[[ Supplied material, beginning ]]

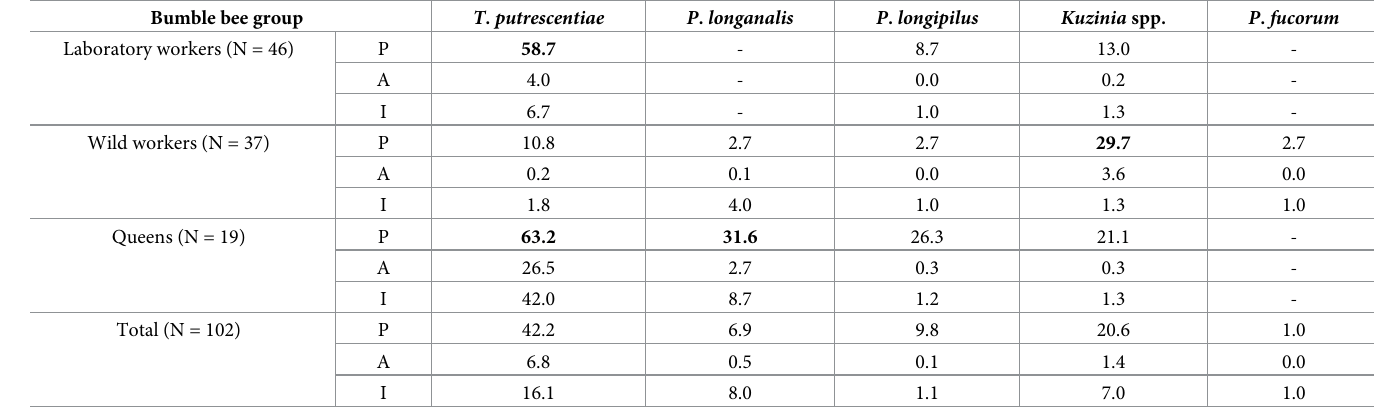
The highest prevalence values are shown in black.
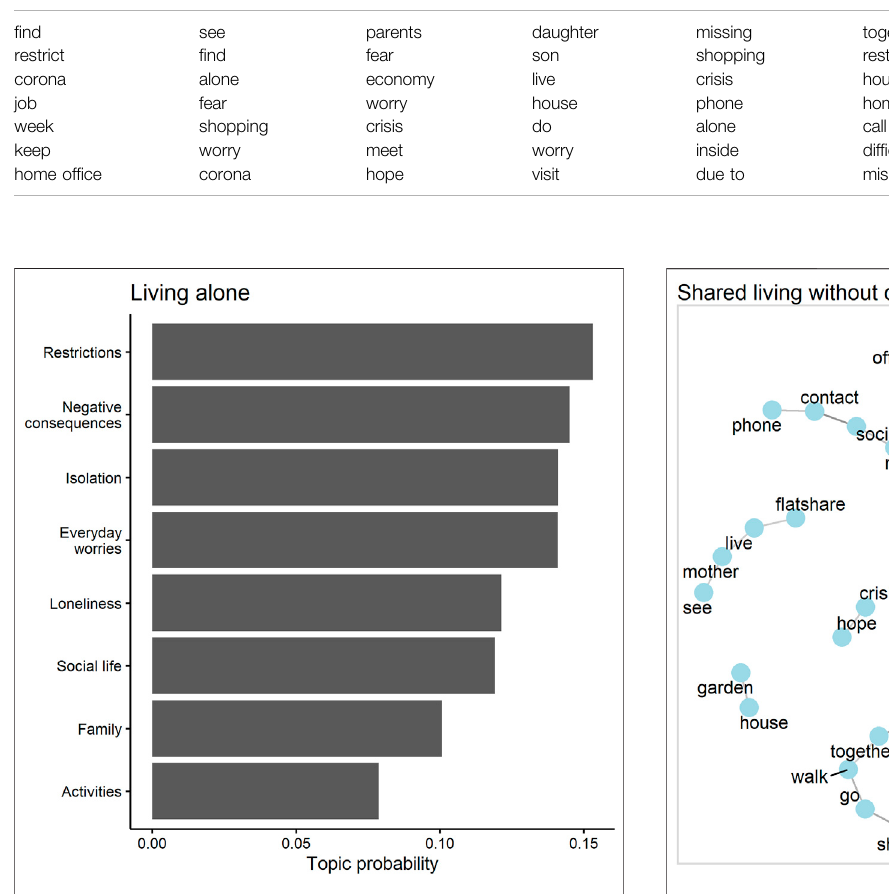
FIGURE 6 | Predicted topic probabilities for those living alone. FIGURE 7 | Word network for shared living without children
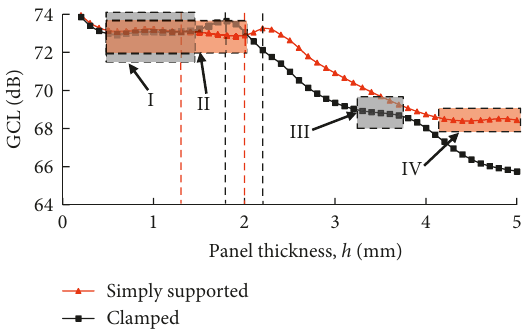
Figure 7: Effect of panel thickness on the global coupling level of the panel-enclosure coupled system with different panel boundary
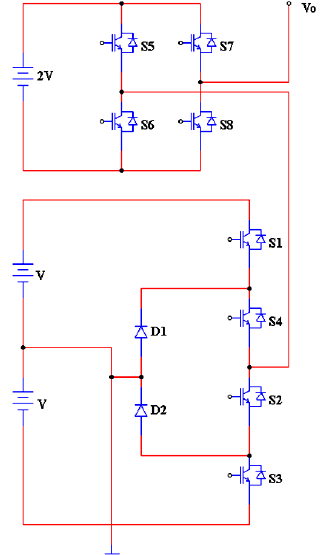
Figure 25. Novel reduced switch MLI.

[[ Supplied material, end ]]

Your assignment
Using the listing above, copy exactly the lines from the one that contains "Figure 7: Effect" through its last line, both included, but not the pictures.

Solved exercise
Figure 7: Effect of panel thickness on the global coupling level of the panel-enclosure coupled system with different panel boundary
Figure 25. Novel reduced switch MLI.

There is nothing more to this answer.